● Selected text:
You will find your own way of dealing with patients with experience. As far as what you are taught in school, I'm sure it varies, but we learned therapeutic communication in my program. We also had a semester of clinicals in a psych setting to practice motivational interviewing.
My simple points:
1. Be patient centered. All conversations should be in the benefit of the patient. You can tell stories or joke and sometimes that is absolutely vital to connecting, but it should be for their benefit.
2. Emote your care and compassion, especially with a smile. I smile a lot at my patients naturally because I'm a smiler, but if you aren't, make an effort to smile.
3. Watch your body language. Eye contact, nodding, and facial expressions play a large part in communication.

● Tasks and exercises:
**a.** Reproduce the passage of the patient communication advice starting at "You will find" and ending at "for their benefit.".
**b.** In the patient communication advice, what did the writer practice during a semester of clinicals in a psych setting?
**c.** Continue the patient communication advice from where it stops.
The material that follows is not needed for this work.

● Information given:
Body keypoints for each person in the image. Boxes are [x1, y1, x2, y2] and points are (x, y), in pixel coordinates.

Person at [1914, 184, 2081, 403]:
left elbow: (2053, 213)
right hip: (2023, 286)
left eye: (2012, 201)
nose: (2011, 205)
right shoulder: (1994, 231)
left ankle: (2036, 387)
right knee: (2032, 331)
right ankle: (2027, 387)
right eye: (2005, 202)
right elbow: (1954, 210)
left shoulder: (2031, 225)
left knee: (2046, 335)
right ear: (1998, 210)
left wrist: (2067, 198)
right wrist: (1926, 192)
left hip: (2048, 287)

---

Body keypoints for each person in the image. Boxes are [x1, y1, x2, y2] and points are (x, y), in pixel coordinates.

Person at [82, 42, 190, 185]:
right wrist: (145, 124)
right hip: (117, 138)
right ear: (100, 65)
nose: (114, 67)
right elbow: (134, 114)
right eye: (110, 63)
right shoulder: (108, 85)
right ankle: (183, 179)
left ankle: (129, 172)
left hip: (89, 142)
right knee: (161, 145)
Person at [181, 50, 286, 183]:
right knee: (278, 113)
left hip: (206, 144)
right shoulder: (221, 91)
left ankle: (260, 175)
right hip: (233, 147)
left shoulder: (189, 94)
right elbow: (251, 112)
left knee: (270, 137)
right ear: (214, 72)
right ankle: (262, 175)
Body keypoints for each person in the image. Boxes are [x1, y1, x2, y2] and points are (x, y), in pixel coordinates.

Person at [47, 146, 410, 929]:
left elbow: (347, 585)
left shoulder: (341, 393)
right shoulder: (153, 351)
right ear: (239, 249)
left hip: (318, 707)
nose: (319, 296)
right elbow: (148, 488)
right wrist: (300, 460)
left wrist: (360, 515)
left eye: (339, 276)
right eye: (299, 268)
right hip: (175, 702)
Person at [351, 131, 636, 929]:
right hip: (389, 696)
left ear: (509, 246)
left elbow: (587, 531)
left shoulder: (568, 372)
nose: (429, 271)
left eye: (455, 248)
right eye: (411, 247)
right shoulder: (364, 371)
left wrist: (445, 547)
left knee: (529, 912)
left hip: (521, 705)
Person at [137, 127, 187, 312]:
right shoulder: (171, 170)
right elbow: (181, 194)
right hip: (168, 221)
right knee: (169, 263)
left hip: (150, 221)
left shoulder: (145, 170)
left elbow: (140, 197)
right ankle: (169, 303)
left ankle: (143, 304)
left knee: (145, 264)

---

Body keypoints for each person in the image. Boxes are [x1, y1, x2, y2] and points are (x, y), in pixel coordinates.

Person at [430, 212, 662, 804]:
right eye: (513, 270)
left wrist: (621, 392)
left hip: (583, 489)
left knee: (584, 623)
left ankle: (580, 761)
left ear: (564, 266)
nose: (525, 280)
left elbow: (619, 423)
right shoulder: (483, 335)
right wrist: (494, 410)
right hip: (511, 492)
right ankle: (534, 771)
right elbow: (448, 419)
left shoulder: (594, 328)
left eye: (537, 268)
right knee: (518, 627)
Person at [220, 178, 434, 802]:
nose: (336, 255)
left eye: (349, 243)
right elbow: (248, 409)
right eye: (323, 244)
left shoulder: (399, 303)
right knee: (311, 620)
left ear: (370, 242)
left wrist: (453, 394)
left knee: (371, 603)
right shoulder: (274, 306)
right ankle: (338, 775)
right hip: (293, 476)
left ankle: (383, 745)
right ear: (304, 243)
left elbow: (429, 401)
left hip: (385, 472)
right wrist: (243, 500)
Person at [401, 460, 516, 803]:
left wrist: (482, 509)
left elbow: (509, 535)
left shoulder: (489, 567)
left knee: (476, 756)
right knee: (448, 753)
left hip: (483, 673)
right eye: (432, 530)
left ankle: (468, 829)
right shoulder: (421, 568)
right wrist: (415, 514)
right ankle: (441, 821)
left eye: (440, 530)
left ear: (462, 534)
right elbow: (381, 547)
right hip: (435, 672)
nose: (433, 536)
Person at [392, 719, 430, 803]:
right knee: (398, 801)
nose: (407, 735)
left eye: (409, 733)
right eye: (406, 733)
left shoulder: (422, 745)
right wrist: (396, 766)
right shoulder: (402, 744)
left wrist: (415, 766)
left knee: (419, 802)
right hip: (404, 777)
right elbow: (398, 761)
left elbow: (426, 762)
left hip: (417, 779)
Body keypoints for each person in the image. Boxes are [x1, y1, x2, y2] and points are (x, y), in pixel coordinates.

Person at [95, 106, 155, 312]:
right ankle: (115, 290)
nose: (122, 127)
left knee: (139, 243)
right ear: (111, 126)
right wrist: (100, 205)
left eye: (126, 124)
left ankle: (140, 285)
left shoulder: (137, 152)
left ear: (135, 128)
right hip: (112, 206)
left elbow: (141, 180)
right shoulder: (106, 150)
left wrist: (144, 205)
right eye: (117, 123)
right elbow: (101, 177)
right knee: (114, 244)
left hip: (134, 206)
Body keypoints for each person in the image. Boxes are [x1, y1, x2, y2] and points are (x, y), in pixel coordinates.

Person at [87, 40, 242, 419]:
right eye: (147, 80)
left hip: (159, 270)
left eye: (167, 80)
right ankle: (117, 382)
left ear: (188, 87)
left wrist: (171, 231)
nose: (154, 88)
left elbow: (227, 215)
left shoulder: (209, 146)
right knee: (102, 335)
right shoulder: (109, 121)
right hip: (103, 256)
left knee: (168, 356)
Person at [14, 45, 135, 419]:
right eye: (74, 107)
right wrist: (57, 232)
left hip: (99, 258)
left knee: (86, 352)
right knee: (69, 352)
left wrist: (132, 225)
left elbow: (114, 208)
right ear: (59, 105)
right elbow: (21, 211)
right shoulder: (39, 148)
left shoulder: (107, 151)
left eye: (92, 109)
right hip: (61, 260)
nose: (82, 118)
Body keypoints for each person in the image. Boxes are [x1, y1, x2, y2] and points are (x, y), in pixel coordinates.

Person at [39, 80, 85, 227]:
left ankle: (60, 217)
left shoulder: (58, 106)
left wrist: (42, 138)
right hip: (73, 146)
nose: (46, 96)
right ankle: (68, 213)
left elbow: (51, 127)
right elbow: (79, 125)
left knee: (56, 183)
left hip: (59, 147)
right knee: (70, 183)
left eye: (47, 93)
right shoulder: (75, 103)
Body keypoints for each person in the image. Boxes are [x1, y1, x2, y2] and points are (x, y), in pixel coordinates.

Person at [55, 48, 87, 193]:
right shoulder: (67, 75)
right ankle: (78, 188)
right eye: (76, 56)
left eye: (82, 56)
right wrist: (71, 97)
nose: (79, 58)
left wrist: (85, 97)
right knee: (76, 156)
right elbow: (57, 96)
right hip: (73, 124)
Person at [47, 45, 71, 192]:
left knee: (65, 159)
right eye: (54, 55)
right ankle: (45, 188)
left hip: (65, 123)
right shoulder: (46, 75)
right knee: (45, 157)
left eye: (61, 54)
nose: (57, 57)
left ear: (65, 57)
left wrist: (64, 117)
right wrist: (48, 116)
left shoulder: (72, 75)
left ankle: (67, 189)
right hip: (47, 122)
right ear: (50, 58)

● Answers by item number:
**a.**
You will find your own way of dealing with patients with experience. As far as what you are taught in school, I'm sure it varies, but we learned therapeutic communication in my program. We also had a semester of clinicals in a psych setting to practice motivational interviewing.
My simple points:
1. Be patient centered. All conversations should be in the benefit of the patient. You can tell stories or joke and sometimes that is absolutely vital to connecting, but it should be for their benefit.

**b.** Motivational interviewing.

**c.**
4. Listen twice as much as you talk. The only time you should be speaking more than listening is when you are providing patient education. Of course, sometimes you get a quiet patient
5. Use notes like a brain sheet to jot down requests, questions, etc from the patient that you are not able to get at that moment, then follow up when you complete them.
6. Be politically correct in the majority of cases. But enjoy the patients that don't expect you to be "on" for 12 hours straight.
7. Utilize your ancillary staff such as chaplains and social workers.
There is nothing wrong with being shy. Plenty of patients prefer a calm, relaxed bedside manner and will appreciate a quieter nurse. Again, you'll learn as you go. Good luck.